§ What to work on:
Repeat word for word the part of the review of The Living Skeleton below that begins at the words "Sunday, May 19, 2013" and stops after the words "a living thing.".

Sunday, May 19, 2013
Random Movie Report: The Living Skeleton
Japanese horror films were still finding their way in the late Sixties, not having fully formed all of the conventions that we now associate with the geographical subgenre. The Living Skeleton is a unique chiller which benefits from this uncertainty. It has elements of American horror cinema combined with those of Japanese ghost stories, with some pulpy crime and horror trash thrown in for good measure. The results are somewhat inconsistent but benefit from a great atmosphere and a genuine sense of unpredictability. There's something wonderfully vivid and organic to how the story develops, like a living thing.

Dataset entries
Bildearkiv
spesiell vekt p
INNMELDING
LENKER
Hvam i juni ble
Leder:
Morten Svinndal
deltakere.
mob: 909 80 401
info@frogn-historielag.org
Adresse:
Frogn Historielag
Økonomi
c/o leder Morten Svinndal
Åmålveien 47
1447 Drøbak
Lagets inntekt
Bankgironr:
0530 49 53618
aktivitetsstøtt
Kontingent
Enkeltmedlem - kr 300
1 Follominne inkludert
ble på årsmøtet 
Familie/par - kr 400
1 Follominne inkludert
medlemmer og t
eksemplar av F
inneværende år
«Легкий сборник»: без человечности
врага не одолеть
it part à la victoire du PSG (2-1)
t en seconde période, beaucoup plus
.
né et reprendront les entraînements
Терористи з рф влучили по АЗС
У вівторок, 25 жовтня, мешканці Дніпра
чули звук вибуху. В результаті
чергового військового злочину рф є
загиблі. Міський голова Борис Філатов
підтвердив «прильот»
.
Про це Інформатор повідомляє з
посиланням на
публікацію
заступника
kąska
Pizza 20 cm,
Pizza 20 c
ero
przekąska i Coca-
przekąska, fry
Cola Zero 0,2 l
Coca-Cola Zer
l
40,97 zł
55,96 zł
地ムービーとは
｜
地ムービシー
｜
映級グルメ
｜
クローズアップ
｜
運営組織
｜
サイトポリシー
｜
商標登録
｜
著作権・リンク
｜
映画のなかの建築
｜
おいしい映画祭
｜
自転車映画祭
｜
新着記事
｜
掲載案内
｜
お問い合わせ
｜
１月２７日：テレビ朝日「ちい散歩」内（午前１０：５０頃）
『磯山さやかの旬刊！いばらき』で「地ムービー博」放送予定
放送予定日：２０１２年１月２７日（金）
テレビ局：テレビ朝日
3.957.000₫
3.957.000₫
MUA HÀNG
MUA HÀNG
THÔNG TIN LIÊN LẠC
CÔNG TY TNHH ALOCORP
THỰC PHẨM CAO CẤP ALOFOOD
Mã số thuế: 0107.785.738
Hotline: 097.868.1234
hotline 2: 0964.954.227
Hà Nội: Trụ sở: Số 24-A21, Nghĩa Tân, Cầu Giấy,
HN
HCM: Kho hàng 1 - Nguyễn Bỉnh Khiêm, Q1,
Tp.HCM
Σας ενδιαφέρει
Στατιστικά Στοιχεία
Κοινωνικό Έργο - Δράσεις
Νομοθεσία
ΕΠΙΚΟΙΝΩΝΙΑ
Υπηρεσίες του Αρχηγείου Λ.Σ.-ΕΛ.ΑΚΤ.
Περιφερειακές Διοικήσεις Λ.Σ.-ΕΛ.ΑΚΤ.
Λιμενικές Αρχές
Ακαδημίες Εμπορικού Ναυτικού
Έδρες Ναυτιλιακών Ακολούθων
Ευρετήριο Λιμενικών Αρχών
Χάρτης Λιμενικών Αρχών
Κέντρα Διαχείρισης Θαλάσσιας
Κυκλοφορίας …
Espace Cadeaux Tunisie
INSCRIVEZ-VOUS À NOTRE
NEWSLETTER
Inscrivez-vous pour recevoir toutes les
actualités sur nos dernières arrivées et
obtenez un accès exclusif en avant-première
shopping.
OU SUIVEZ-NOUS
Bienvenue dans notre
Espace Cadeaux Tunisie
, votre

§ Answer to the problem:
Sunday, May 19, 2013
Random Movie Report: The Living Skeleton
Japanese horror films were still finding their way in the late Sixties, not having fully formed all of the conventions that we now associate with the geographical subgenre. The Living Skeleton is a unique chiller which benefits from this uncertainty. It has elements of American horror cinema combined with those of Japanese ghost stories, with some pulpy crime and horror trash thrown in for good measure. The results are somewhat inconsistent but benefit from a great atmosphere and a genuine sense of unpredictability. There's something wonderfully vivid and organic to how the story develops, like a living thing.